Nous voilà une fois de plus plongés dans les années 60, 70 et 80. Annie Clark / St.Vincent pouvait-elle échapper à ce retour en arrière, à cette pêche dans les mers vintage ? Bien sûr que non. Les mers vintage sont poissonneuses, elle y lance son chalutier, la pêche s’avère excellente. Sitar à l’occidentale façon Beatles, pop jazzy à la Steely Dan/Donald Fagen, krautrock à la David Bowie, groove virtuose en mode Stevie Wonder, country-lounge à la kd lang (ou même Patsy Cline), folk-pop orchestral à la Paul Simon, pop insipide à la Sheena Easton…
Immanquablement, arrive un stade où une figure du renouveau pop-rock, figure étrange de par ses allégeance indie, devient la norme. C’est ce qu’on observe vraisemblablement chez St.Vincent depuis son opus homonyme sorti en 2014, encore plus avec Masseduction en 2017, et voilà ce Daddy’s Home réalisé par le bienveillant Jack Antonoff, assurément le plus conformiste de tous ses albums et celui qui obtiendra le plus fort assentiment du public et de la gent médiatique. Qui plus est, le texte se fonde sur le pardon, l’amnistie, l’absolution, la relativisation de nos mauvais coups, sur la nécessité de faire la paix avec les siens, avec les autres et soi-même. Dans cette optique, Daddy’s Home se veut une évocation tragi-comique des mésaventures de son père – réellement trouvé coupable de fraude, incarcéré, récemment libéré au terme de sa sanction pénale.

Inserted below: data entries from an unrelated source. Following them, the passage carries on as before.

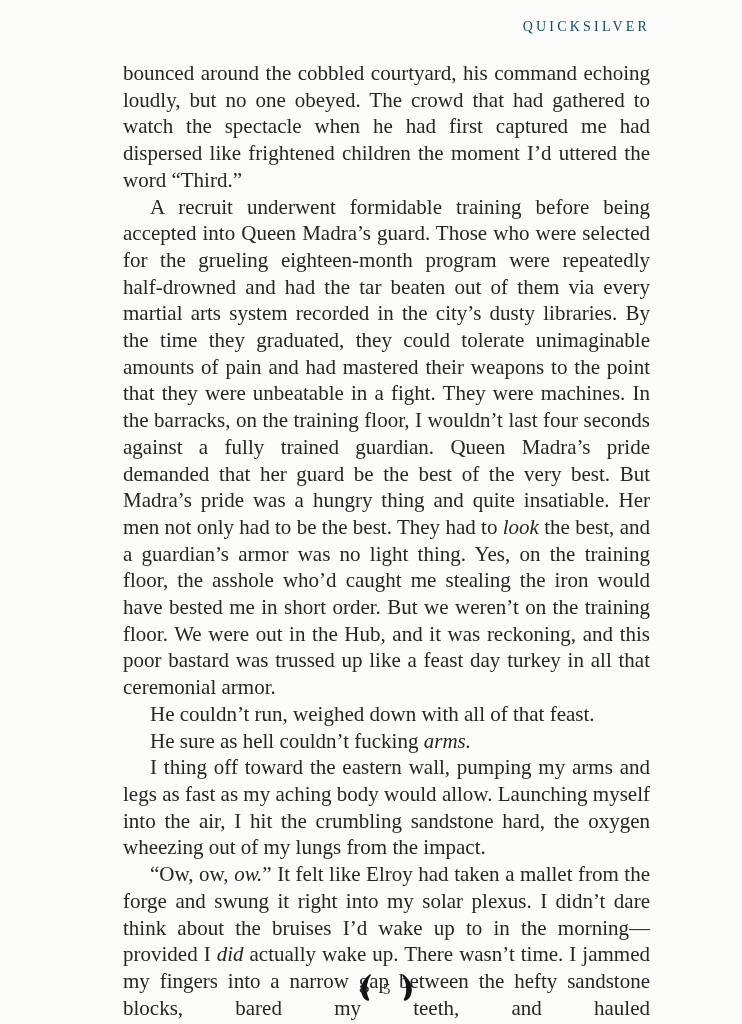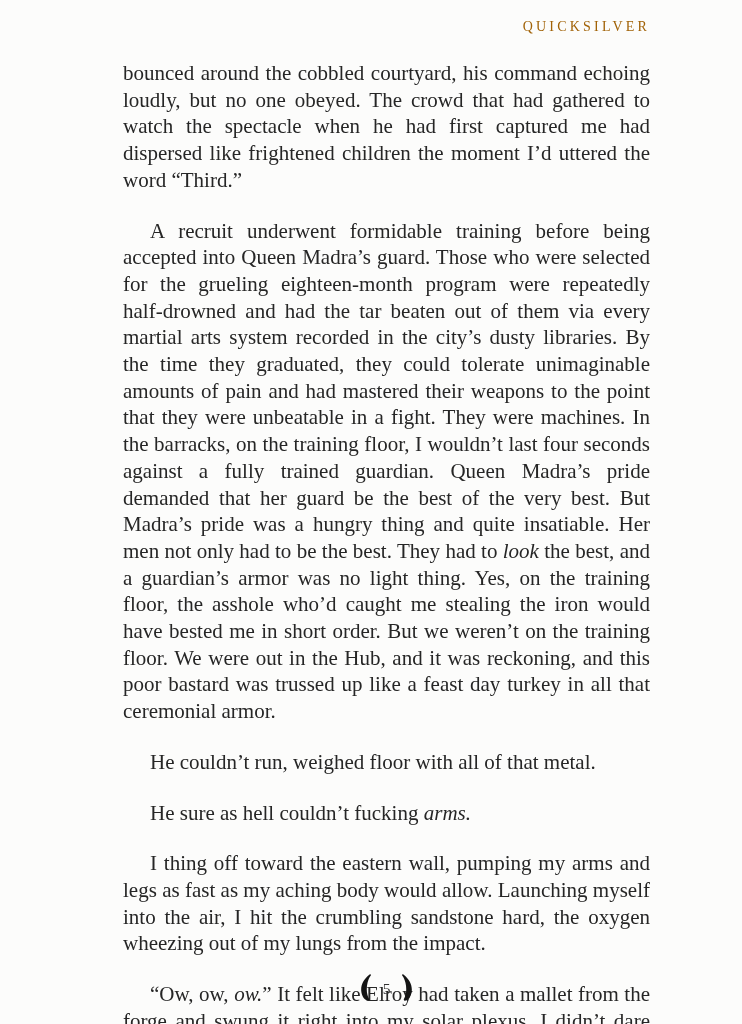"QUICKSILVER" .running-header { color: #a16207 -> #0c4a6e }
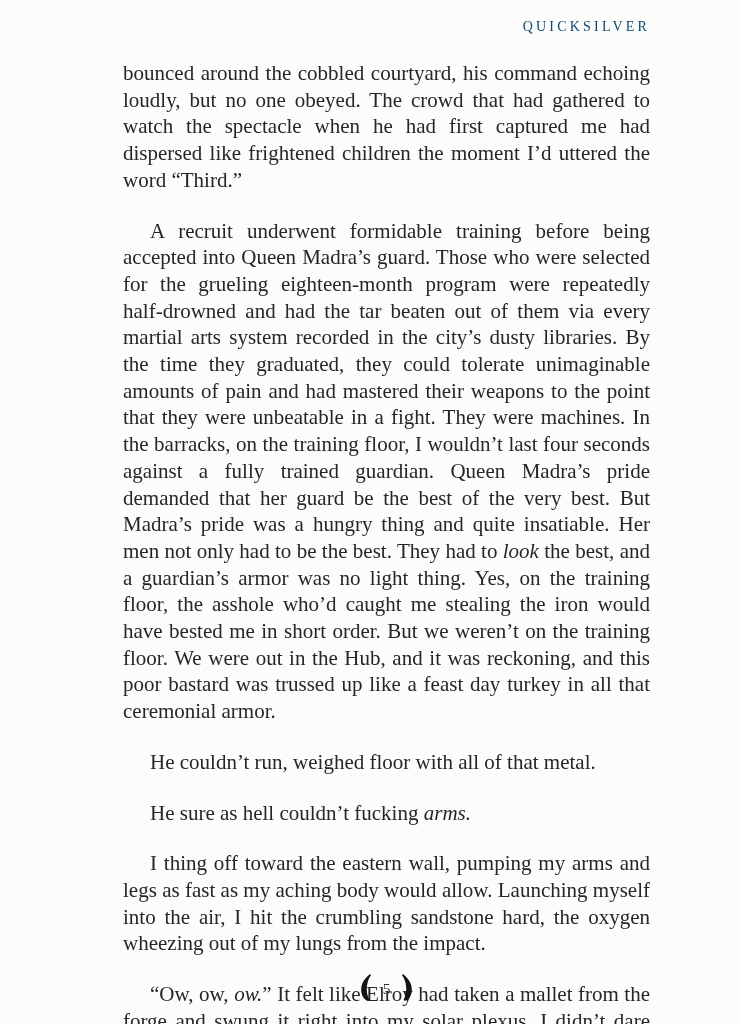"A recruit underwent formidable training" .body-text p.indent { margin-top: 24px -> none }
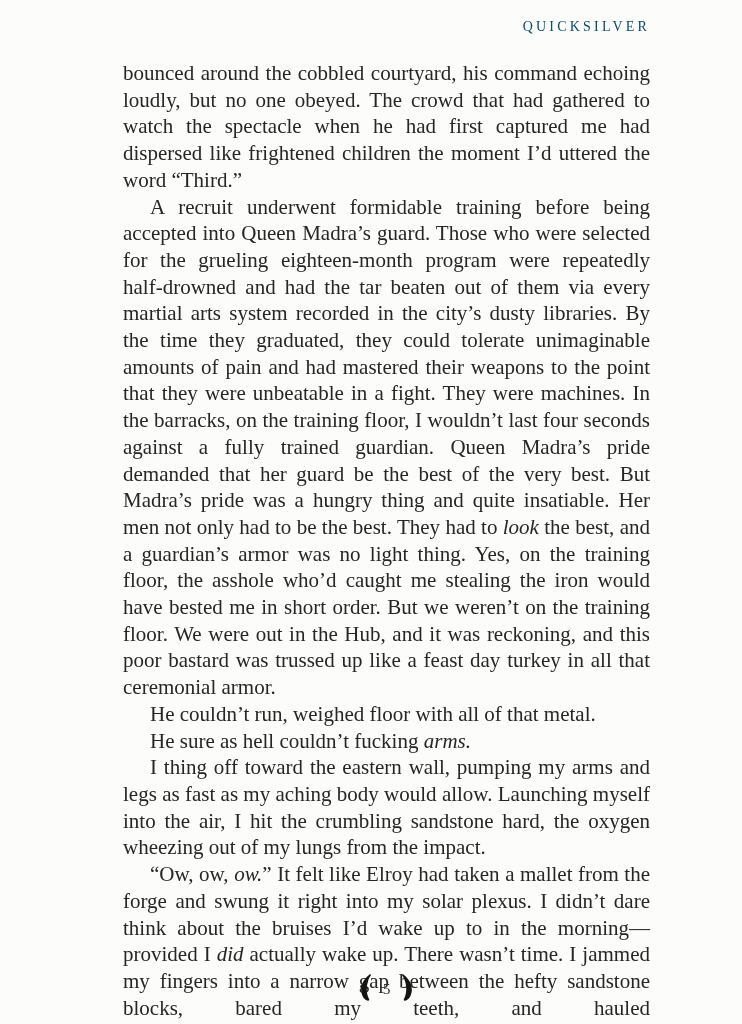"He couldn’t run, weighed floor" p.indent { text: floor with all of that metal -> down with all of that feast }
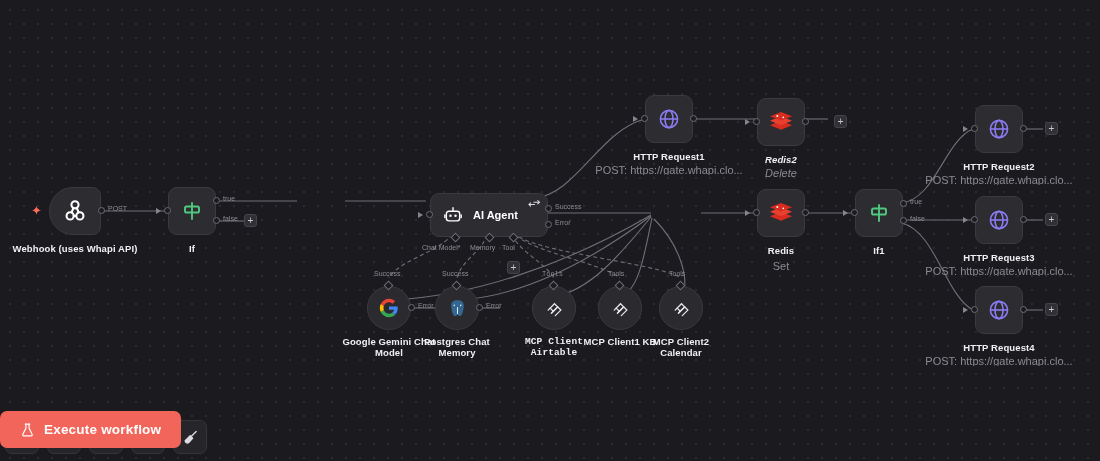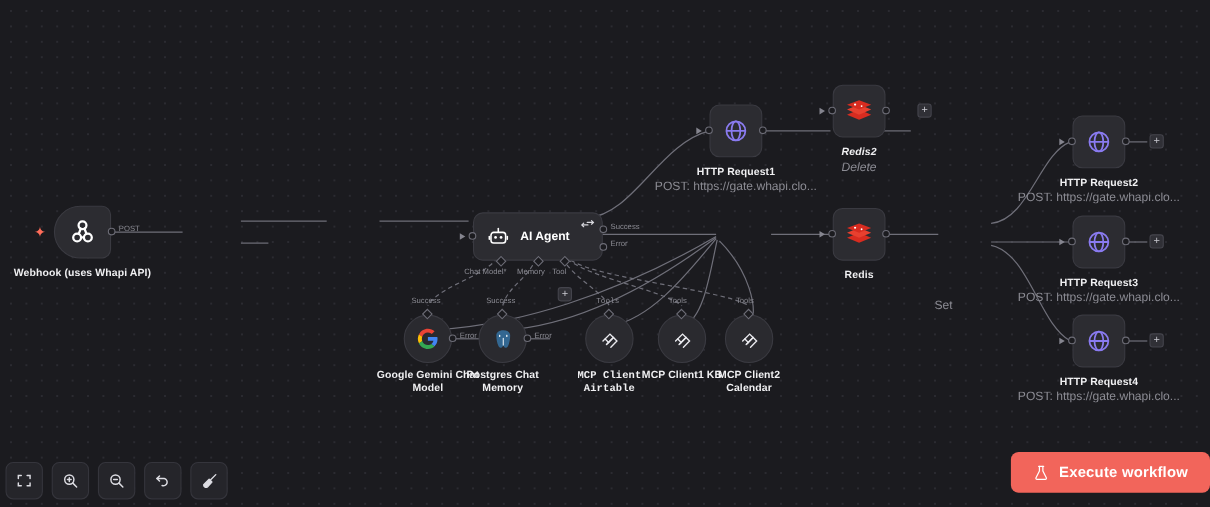"Redis2" div.node { top: 77px -> 98px }
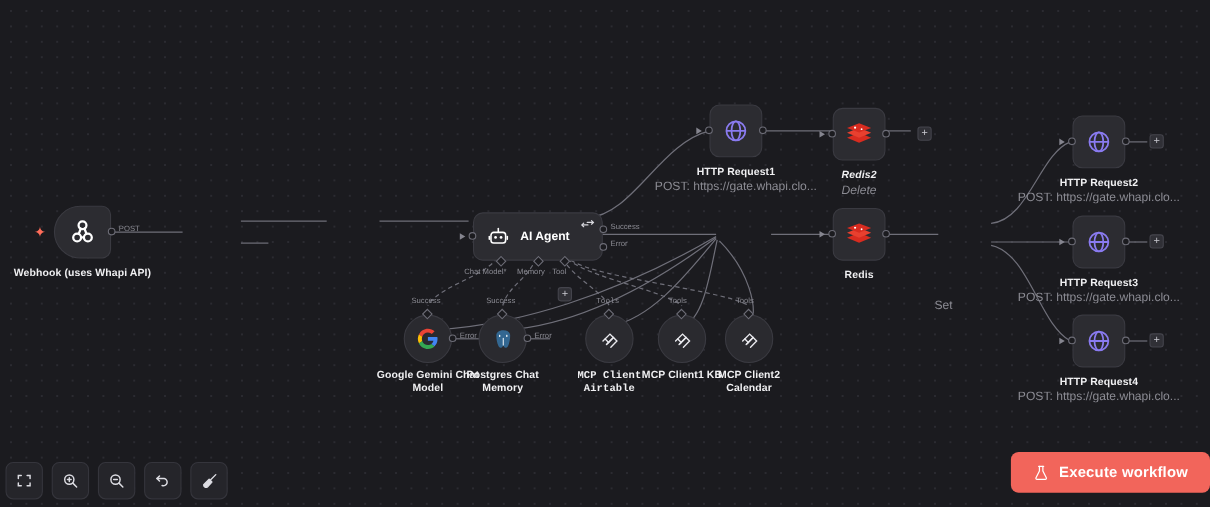"If" div.node { html: none -> <div> <div> <span> <svg> <path></path> <rect></rect> </svg> </span> </div> <div></div> <div></div> <div></div> <div>true</div> <div></div> <div>false</div> <div></div> <div>If</div> </div> }
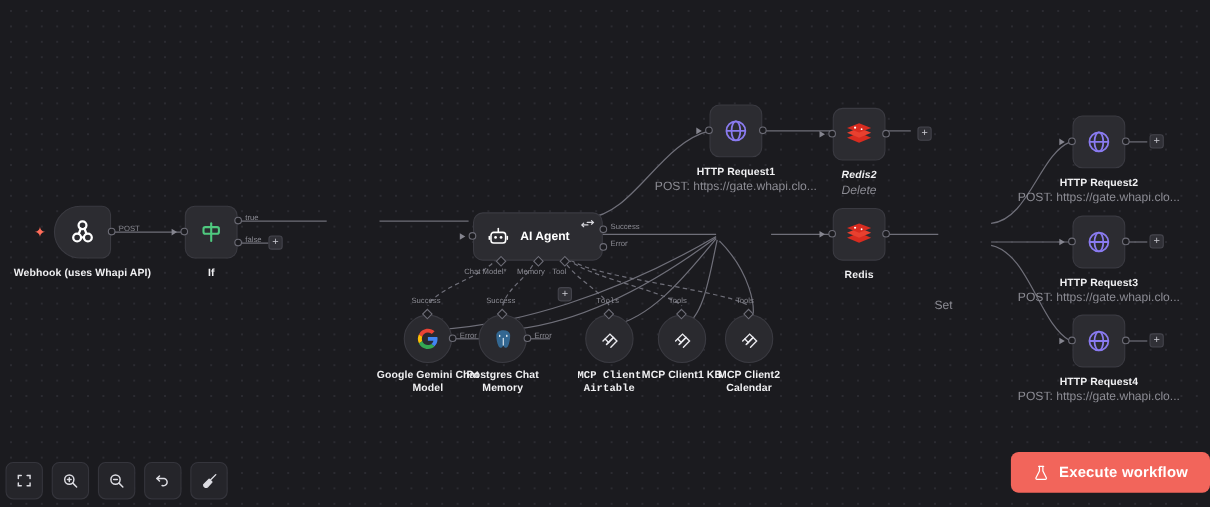"If1" div.node { html: none -> <div> <div> <span> <svg> <path></path> <rect></rect> </svg> </span> </div> <div></div> <div></div> <div></div> <div>true</div> <div></div> <div>false</div> <div>If1</div> </div> }
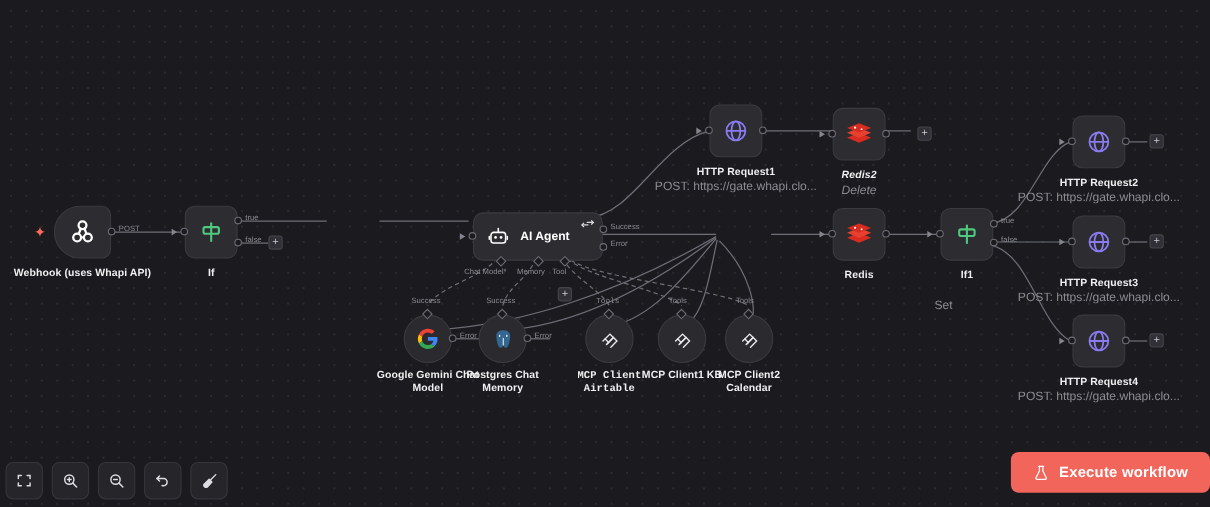"Set" div.nsub { text-align: right -> none; top: 84px -> 72px }
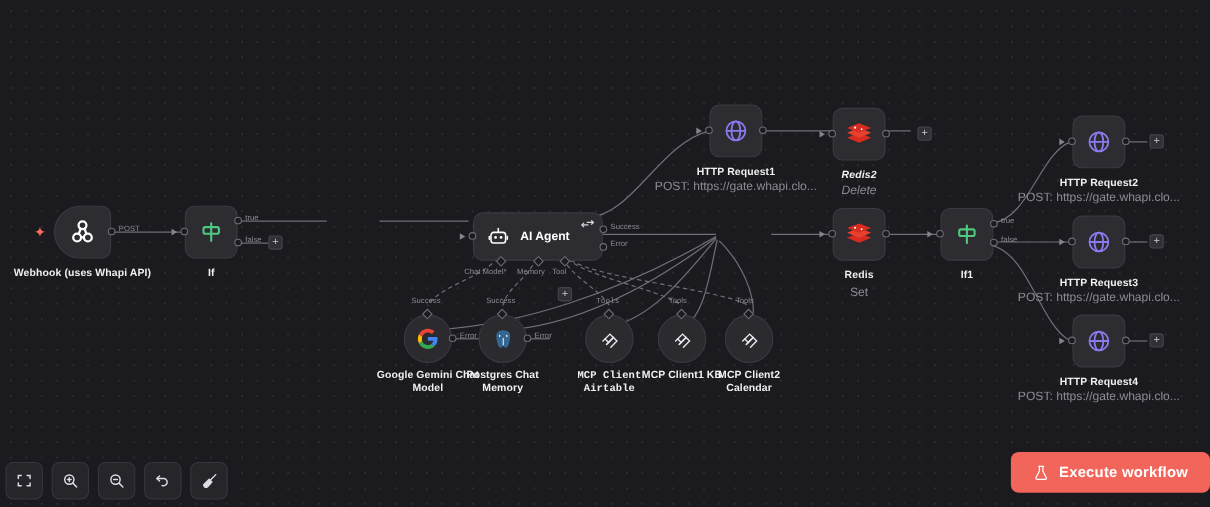"Execute workflow" #execwrap { justify-content: flex-end -> flex-start }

Inutile de souligner que la poposphère occidentale crie au génie, qu’Alexis Petridis ne se peut plus dans The Guardian, autorisant du coup la dithyrambe de seconde division et plus encore. Qui osera donc briser cette belle unanimité ? Personne ne voudra aller là, bien évidemment. Le chalutier de St.Vincent est amarré au port des supervedettes, vide ses cales d’une pêche miraculeuse el les emplit des fruits cultivés depuis les débuts de sa carrière solo – soit au terme d’une collaboration réussie auprès de Sufjan Stevens.
Après avoir montré la voie, la guitar héroïne, chanteuse, compositrice, réalisatrice, leader d’orchestre, en pleine maîtrise de sa destinée, fait l’exercice de la réminiscence pop et en exhibe toutes les balises à travers ce prisme de queer flamboyante brillante, de surcroît très sexy. Janelle Monáe, autre queer emblématique de la pop culture haut de gamme, n’a-t-elle pas suivi un parcours similaire ? À n’en point douter, St.Vincent fait la démonstration de ses dons immenses. Or, la surdouée sait pertinemment que son arrivée au faîte de la pop de grande qualité implique obligatoirement une escale vintage, pour le plus grand plaisir des hipsters assagis et aussi pour le plaisir du grand public dont les références musicales ici évoquées sont gravées dans le disque dur… jusqu’à sa date de péremption.